**Task statement:**
Carry forward the news report on Ang's court case against Reliantco, the operator of UFX, starting after its last sentence.

**Excerpt to read:**
-----

In a November ruling, Justice Christopher Butcher granted Ang's claim to equitable compensation, saying the Cyprus-based defendant Reliantco – operator of UFX – had failed to justify its counterclaim and "acted in breach of trust and of its fiduciary duties of loyalty in dealing with the positions opened on Ms. Ang's account."

Reliantco failed in making its case that, while Ang had opened the account in January 2017, "it was Dr. Wright who had thereafter operated the account 'as a means of overcoming the effects of the Defendant's termination of Dr. Wright's own account with it.'" It also claimed her funds had been obtained by fraud, via Wright's involvement with the account.

Wright – who claims to be the inventor of Bitcoin – had had his account (which had been opened at the same time) closed after the firm found he had been accused of fraud, per the document. The exchange returned $10,000 he had deposited, however.

Reliantco had failed in early 2019 to have the case moved to Cyprus and claimed that Ang hadn't read the website's terms and conditions. This was dismissed by Judge Andrew Baker at the time.

Ang had claimed for $708,857, comprising of an initial investment placed in bitcoin futures of over US$400,000, as well as around $300,000 in gains on her open positions. She further claimed $600,000 in damages for gains she would have realized if the funds hadn't been withheld.

-----

**Stored data:**
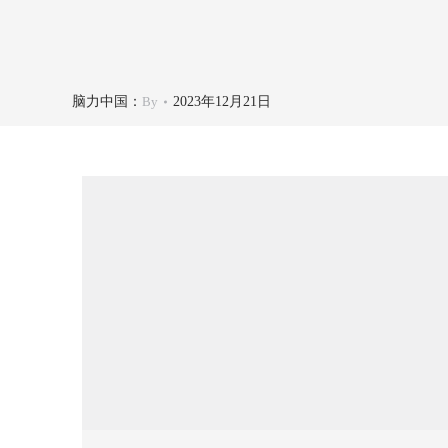
脑力中国：
By
2023年12月21日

-----

**Response box:**
Additionally, Ang claimed a loss of $1,334,163 that would have come from a plan to open a bitcoin account at the Kraken exchange and earn 3,530 bitcoin cash arising from the cryptocurrency's fork from the bitcoin blockchain. All in, the claims came to $2,643,020.

Judge Butcher said that, while he found some of Ang's representations over Wright's access to her account "inaccurate" and "untruthful," "I have found that she opened it and was its principal user."

Wright is also fighting a court case in the U.S. over billions in bitcoin that he claims to have mined in the early days of the cryptocurrency with former business partner, the late David Kleiman. 

Edit (12:10 UTC, Dec. 22 2020): Corrected date of the judge's ruling.